= WHAT TO PRODUCE =
Look for the word "altri". Copy every line of the listing where it occurs.

= EXTRACTED MATERIAL =
☆ ☆ ☆

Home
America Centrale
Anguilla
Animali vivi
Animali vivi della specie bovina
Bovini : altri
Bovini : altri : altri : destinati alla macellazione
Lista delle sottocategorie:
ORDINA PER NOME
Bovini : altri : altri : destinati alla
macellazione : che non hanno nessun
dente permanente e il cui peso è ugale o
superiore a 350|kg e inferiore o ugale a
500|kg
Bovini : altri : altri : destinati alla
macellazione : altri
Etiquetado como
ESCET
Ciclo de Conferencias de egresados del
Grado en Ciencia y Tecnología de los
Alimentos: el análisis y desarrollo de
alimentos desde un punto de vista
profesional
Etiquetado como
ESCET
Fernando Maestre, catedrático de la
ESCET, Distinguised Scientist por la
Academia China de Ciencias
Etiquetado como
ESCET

☆ ☆ ☆

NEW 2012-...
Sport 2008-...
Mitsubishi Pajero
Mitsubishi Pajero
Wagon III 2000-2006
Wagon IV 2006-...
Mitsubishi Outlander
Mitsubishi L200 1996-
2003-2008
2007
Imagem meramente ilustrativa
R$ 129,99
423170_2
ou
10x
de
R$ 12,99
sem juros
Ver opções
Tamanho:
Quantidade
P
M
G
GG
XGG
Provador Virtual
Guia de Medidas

☆ ☆ ☆

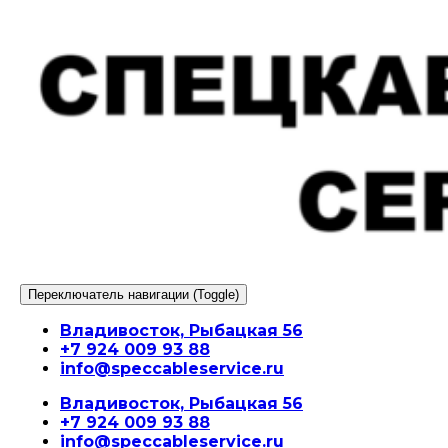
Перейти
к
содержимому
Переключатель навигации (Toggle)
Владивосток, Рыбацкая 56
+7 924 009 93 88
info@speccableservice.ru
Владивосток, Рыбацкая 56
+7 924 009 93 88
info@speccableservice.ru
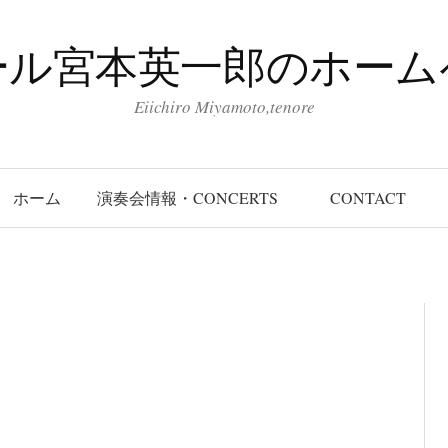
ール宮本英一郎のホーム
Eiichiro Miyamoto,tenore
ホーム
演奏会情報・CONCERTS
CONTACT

☆ ☆ ☆

= ANSWER =
Bovini : altri
Bovini : altri : altri : destinati alla macellazione
Bovini : altri : altri : destinati alla
Bovini : altri : altri : destinati alla
macellazione : altri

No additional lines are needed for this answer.